Les limites à connaître
Soyons clairs : la charge inversée ne remplace pas un vrai chargeur. La puissance délivrée reste faible (généralement 5 watts maximum), ce qui signifie une recharge très lente. Comptez plusieurs heures pour remplir complètement des écouteurs sans fil.
Autre point crucial : votre propre batterie se vide dans l’opération. La plupart des smartphones exigent d’ailleurs un minimum de 30% d’autonomie avant d’autoriser le partage. Vous pouvez heureusement définir un seuil plancher pour éviter de vous retrouver vous-même à sec.
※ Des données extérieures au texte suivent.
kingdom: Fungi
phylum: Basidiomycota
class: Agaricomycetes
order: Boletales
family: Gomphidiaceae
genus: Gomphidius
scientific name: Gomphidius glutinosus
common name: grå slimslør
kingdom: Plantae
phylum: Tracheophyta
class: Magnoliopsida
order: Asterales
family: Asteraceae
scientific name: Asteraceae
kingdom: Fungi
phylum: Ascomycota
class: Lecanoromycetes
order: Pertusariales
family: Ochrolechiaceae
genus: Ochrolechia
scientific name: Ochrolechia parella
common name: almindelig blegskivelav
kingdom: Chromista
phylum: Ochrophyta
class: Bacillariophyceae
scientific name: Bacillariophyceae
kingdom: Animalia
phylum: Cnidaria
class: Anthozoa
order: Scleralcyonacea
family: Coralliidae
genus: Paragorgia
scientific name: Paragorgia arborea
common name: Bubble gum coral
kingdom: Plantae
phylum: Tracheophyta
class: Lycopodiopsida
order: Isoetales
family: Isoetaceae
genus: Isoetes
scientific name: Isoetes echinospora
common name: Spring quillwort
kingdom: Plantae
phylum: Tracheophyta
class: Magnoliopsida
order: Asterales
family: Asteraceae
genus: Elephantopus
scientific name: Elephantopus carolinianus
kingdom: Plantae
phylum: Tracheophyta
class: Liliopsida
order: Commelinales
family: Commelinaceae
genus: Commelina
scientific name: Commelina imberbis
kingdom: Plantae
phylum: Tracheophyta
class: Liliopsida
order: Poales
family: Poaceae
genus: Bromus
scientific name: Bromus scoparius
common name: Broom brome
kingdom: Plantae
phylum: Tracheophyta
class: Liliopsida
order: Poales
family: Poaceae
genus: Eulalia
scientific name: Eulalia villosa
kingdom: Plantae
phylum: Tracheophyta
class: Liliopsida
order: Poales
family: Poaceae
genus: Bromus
Cette fonction brille surtout comme solution de dépannage : redonner 10-15% à un ami pour qu’il puisse appeler un taxi, ou offrir un coup de boost à vos écouteurs avant une séance de sport. Pour un usage quotidien intensif, mieux vaut investir dans une vraie batterie externe.
Le partage de batterie illustre parfaitement l’évolution de nos smartphones : des outils de plus en plus polyvalents, capables de s’entraider. Une petite révolution discrète qui transforme votre téléphone en ange gardien technologique.